Elle aurait pu rester là. Laisser cette créature insignifiante être éteinte par la puissance du Dieu. Rien n’aurait pu être plus facile. N’avait-elle pas elle-même éteint plus d’une vie ? N’avait-elle pas même encouragé la mort de son passage ? Thanatos ne l’avait-elle pas nommée « Chryséis aux mains de sang » plus d’une fois ? Qui était-elle pour juger son frère, pour intervenir ?
Elle ne comptait pas bouger. Elle n’en avait pas l’intention. Et pourtant, entre deux clignements d’yeux, elle se rendit compte qu’Oneiros et sa victime étaient beaucoup plus près qu’auparavant. Sa main se leva et agrippa Oneiros par le col de son hakama et l’écarta brutalement de la femme lumière, alors que de l’autre main, elle bannissait la mortelle du plan divin et du plan astral, probablement plus violemment qu’elle ne comptait le faire pour l’un comme pour l’autre.
Elle regarda alors Oneiros, et sachant que son intervention ne serait pas chaleureusement accueillie par son frère, elle relâcha son hakama. Elle ne pouvait faire autrement ; il était de sa nature de venir en aide aux faibles, ceux qui étaient même à l’origine de son existence. Tout comme il était dans la nature d’Oneiros et de Zeus de tyranniser ceux qui s’opposaient à la suprématie divine.
– Je suis désolée, amour, dit la déesse en s’armant d’un masque solennel. Mais si mon cœur décrocherait la lune pour toi, et si je ne peux que comprendre ta motivation, je ne peux pas te laisser faire. Il ne revient à personne, pas même aux dieux, de répandre aussi librement la mort, la destruction et la désolation.
Opinion, somme toute, assez controversée pour une divinité, dont la plupart avait répandu des pestes et des fléaux, donné et arraché leur faveur aux mortels pour quelque chose d’aussi infime qu’un mot déplacé ou un malentendu.

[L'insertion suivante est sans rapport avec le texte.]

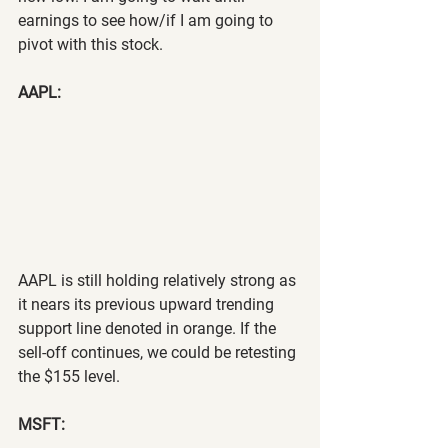
earnings to see how/if I am going to 
pivot with this stock.
AAPL:
AAPL is still holding relatively strong as 
it nears its previous upward trending 
support line denoted in orange. If the 
sell-off continues, we could be retesting 
the $155 level.
MSFT:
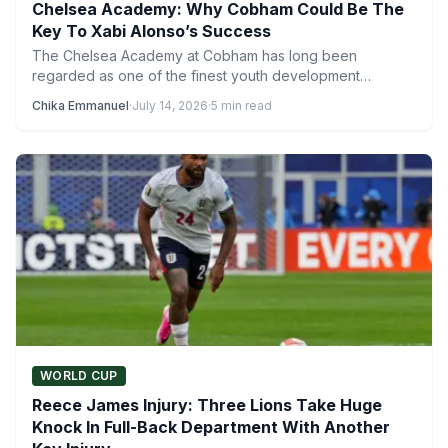
Chelsea Academy: Why Cobham Could Be The
Key To Xabi Alonso’s Success
The Chelsea Academy at Cobham has long been
regarded as one of the finest youth development
systems in…
Chika Emmanuel
·
July 14, 2026
·
5 min read
WORLD CUP
Reece James Injury: Three Lions Take Huge
Knock In Full-Back Department With Another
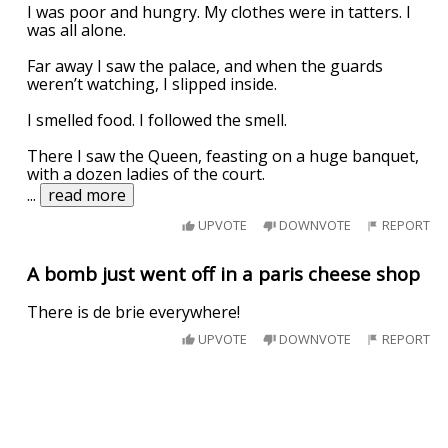
I was poor and hungry. My clothes were in tatters. I
was all alone.
Far away I saw the palace, and when the guards
weren’t watching, I slipped inside.
I smelled food. I followed the smell.
There I saw the Queen, feasting on a huge banquet,
with a dozen ladies of the court.
...
read more
UPVOTE
DOWNVOTE
REPORT
A bomb just went off in a paris cheese shop
There is de brie everywhere!
UPVOTE
DOWNVOTE
REPORT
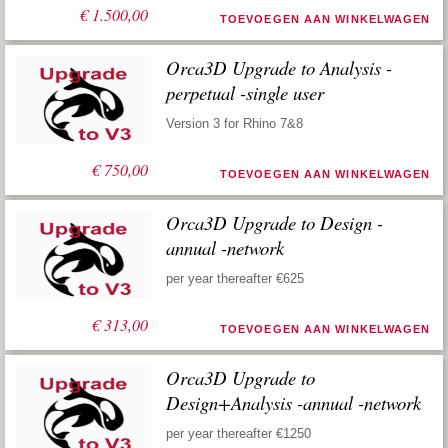
€
1.500,00
TOEVOEGEN AAN WINKELWAGEN
Orca3D Upgrade to Analysis -
perpetual -single user
Version 3 for Rhino 7&8
€
750,00
TOEVOEGEN AAN WINKELWAGEN
Orca3D Upgrade to Design -
annual -network
per year thereafter €625
€
313,00
TOEVOEGEN AAN WINKELWAGEN
Orca3D Upgrade to
Design+Analysis -annual -network
per year thereafter €1250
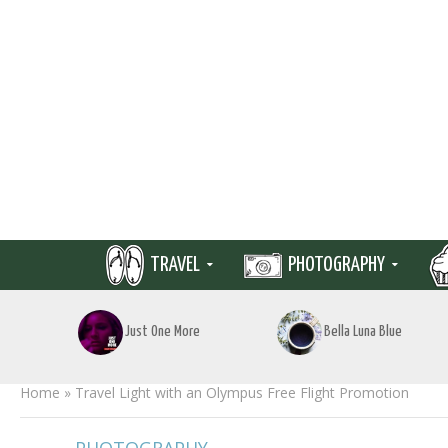
TRAVEL
PHOTOGRAPHY
Just One More
Bella Luna Blue
Home
»
Travel Light with an Olympus Free Flight Promotion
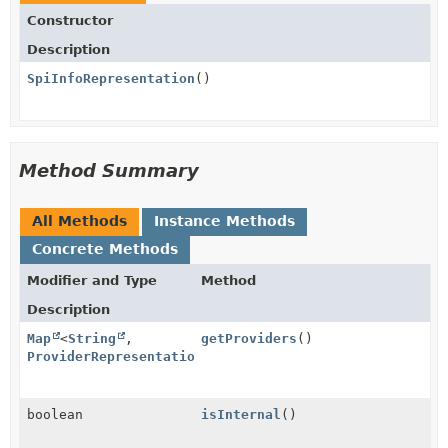
Constructor
Description
SpiInfoRepresentation
()
Method Summary
All Methods
Instance Methods
Concrete Methods
Modifier and Type
Method
Description
Map
<
String
,
getProviders
()
ProviderRepresentation
>
boolean
isInternal
()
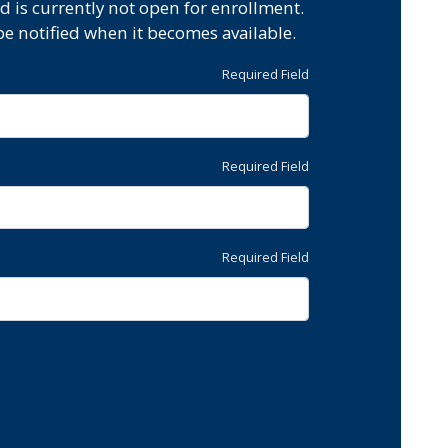
d is currently not open for enrollment.
be notified when it becomes available.
Required Field
Required Field
Required Field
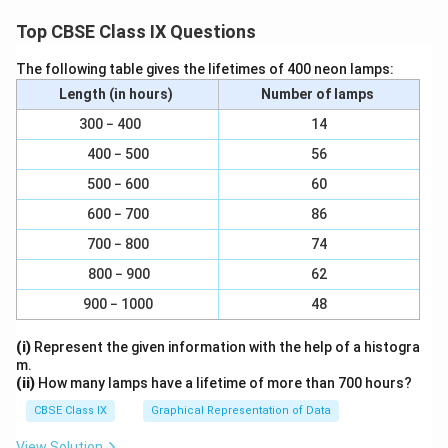
{
Download Solution in PDF
2
Top CBSE Class IX Questions
2
}
The following table gives the lifetimes of 400 neon lamps:
{
Length (in hours)
Number of lamps
7
300 − 400
14
}
400 − 500
56
500 − 600
60
600 − 700
86
700 − 800
74
800 − 900
62
900 − 1000
48
(i)
Represent the given information with the help of a histogra
m.
(ii)
How many lamps have a lifetime of more than 700 hours?
CBSE Class IX
Graphical Representation of Data
View Solution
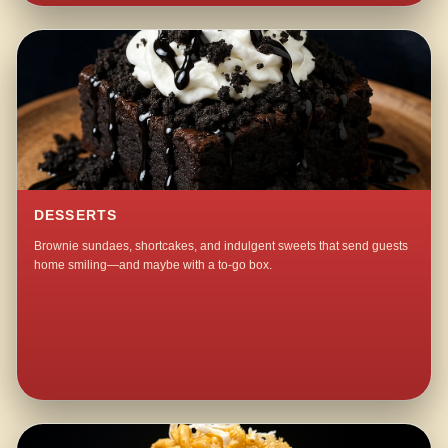
DESSERTS
Brownie sundaes, shortcakes, and indulgent sweets that send guests
home smiling—and maybe with a to-go box.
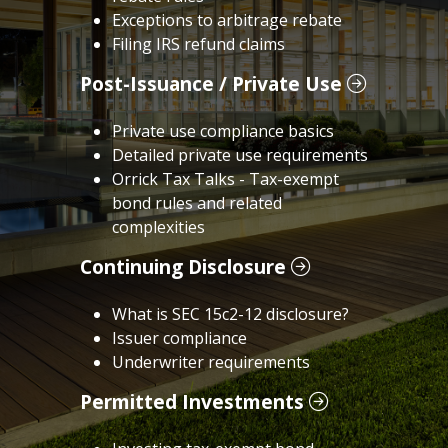
Exceptions to arbitrage rebate
Filing IRS refund claims
Post-Issuance / Private Use
Private use compliance basics
Detailed private use requirements
Orrick Tax Talks - Tax-exempt
bond rules and related
complexities
Continuing Disclosure
What is SEC 15c2-12 disclosure?
Issuer compliance
Underwriter requirements
Permitted Investments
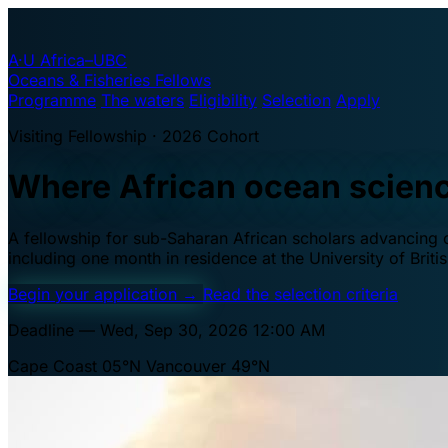
A·U
Africa–UBC
Oceans & Fisheries Fellows
Programme
The waters
Eligibility
Selection
Apply
Visiting Fellowship · 2026 Cohort
Where African ocean scien
A fellowship for sub-Saharan African scholars advancing oc
including one month in residence at the University of Brit
Begin your application
→
Read the selection criteria
Deadline — Wed, Sep 30, 2026 12:00 AM
Cape Coast 05°N
Vancouver 49°N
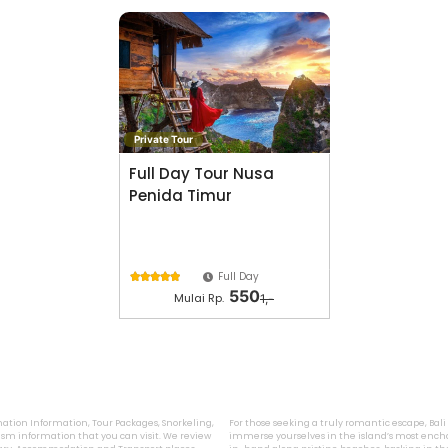
Private Tour
Full Day Tour Nusa
Penida Timur
Full Day





550
Mulai Rp.
1,-
ination Information, Tour Packages, Snorkeling,
For those seeking a truly romantic escape, Bal
sm information that you can visit. We review
immerse yourselves in the island’s most encha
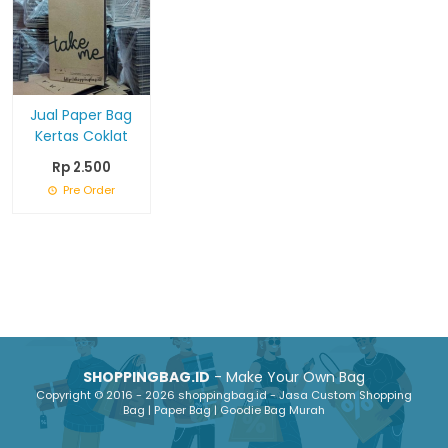
Jual Paper Bag
Kertas Coklat
Rp 2.500
Pre Order
SHOPPINGBAG.ID
- Make Your Own Bag
Copyright © 2016 - 2026 shoppingbag.id - Jasa Custom Shopping
Bag | Paper Bag | Goodie Bag Murah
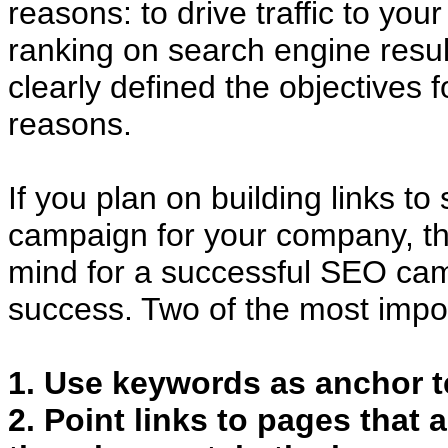
reasons: to drive traffic to you
ranking on search engine resu
clearly defined the objectives f
reasons.
If you plan on building links t
campaign for your company, th
mind for a successful SEO cam
success. Two of the most impor
1. Use keywords as anchor tex
2. Point links to pages that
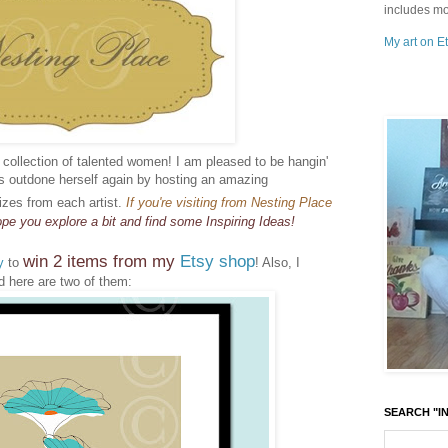
includes mo
My art on Et
s collection of talented women! I am pleased to be hangin'
as outdone herself again by hosting an amazing
izes from each artist.
If you're visiting from Nesting Place
pe you explore a bit and find some Inspiring Ideas!
win 2 items from my
Etsy shop
y
to
! Also, I
 here are two of them:
SEARCH "IN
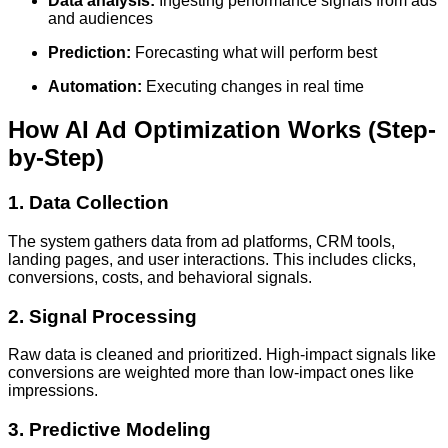
Data analysis:
Ingesting performance signals from ads
and audiences
Prediction:
Forecasting what will perform best
Automation:
Executing changes in real time
How AI Ad Optimization Works (Step-
by-Step)
1. Data Collection
The system gathers data from ad platforms, CRM tools,
landing pages, and user interactions. This includes clicks,
conversions, costs, and behavioral signals.
2. Signal Processing
Raw data is cleaned and prioritized. High-impact signals like
conversions are weighted more than low-impact ones like
impressions.
3. Predictive Modeling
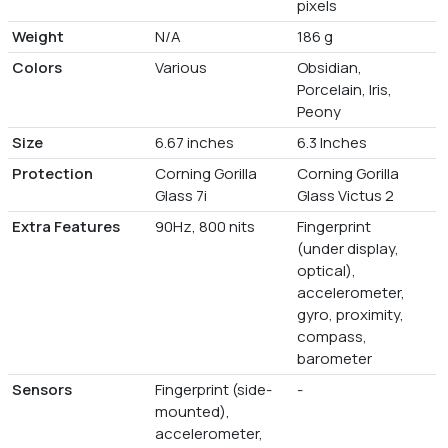
pixels
Weight
N/A
186 g
Colors
Various
Obsidian,
Porcelain, Iris,
Peony
Size
6.67 inches
6.3 Inches
Protection
Corning Gorilla
Corning Gorilla
Glass 7i
Glass Victus 2
Extra Features
90Hz, 800 nits
Fingerprint
(under display,
optical),
accelerometer,
gyro, proximity,
compass,
barometer
Sensors
Fingerprint (side-
-
mounted),
accelerometer,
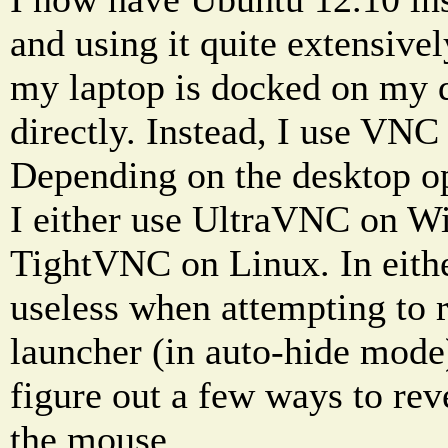
and using it quite extensive
my laptop is docked on my de
directly. Instead, I use VNC 
Depending on the desktop op
I either use UltraVNC on W
TightVNC on Linux. In eithe
useless when attempting to 
launcher (in auto-hide mode
figure out a few ways to re
the mouse.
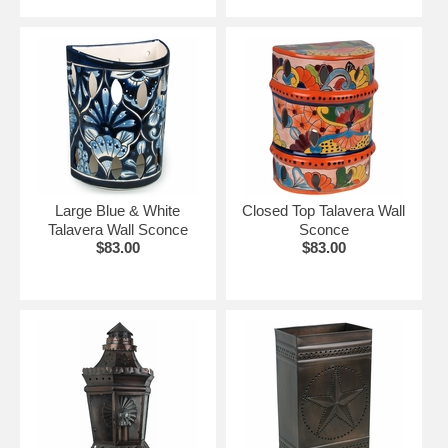
Large Blue & White
Closed Top Talavera Wall
Talavera Wall Sconce
Sconce
$83.00
$83.00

Elle aurait voulu lui prendre les mains, lui demander de comprendre, mais pour être honnête, elle ne croyait pas qu’il le pourrait.
Rappelons que Chryséis, malgré les apparences du moment, aimait Oneiros. Bien qu’il n’y avait pas beaucoup de raisons de l’aimer ; son frère, à défaut d’un meilleur terme, était un des êtres les plus turbulents, téméraires et probablement imbus d’eux-mêmes. Mais elle l’aimait, avec tendresse, autant ou sinon plus qu’Héra elle-même ne l’adorait.
Elle l’aurait combattu, là et maintenant, si cela lui était possible, mais elle était ici chez lui. Elle avait déjà enfreint les règles de l’hospitalité en mettant la main sur lui, chose qui était sûr de causer une syncope nerveuse à un Zeus enragé.
– Pour les mortels de l’Ayshanra, que tu vises de tes fléaux et plaies, je déclare une Troïade ; comme tu as déjà porté les premiers coups, et avec l’approbation de notre maître et souverain, je me battrai avec un désavantage.
Une Troïade était le terme employé par les Dieux pour signaler un conflit entre eux. Une civilité, en somme, qui laissait savoir que ce n’était pas un conflit personnel, mais divin, et qui permettait à des dieux de natures opposées ou d’Intérêts divergents de se départager sans en venir à un déicide. Comme à l’époque de la Guerre de Troie, les dieux se rangeaient de chaque côté selon leurs intérêts, et pouvait faire, à outrance, autant d’interventions divines que requis pour assurer leur victoire.
En temps normal, ces conflits ne voyaient pas un déséquilibre entre les intervenants divins ; fort peu de dieux étaient intéressés à intervenir dans les affaires des mortels, et certains, depuis la guerre de Troie, comme Artémis, Apollon et Demeter, avaient même résolu de ne plus jamais participer à une Troïade. C’était même, selon les plus grincheux, un jeu de jeunes dieux.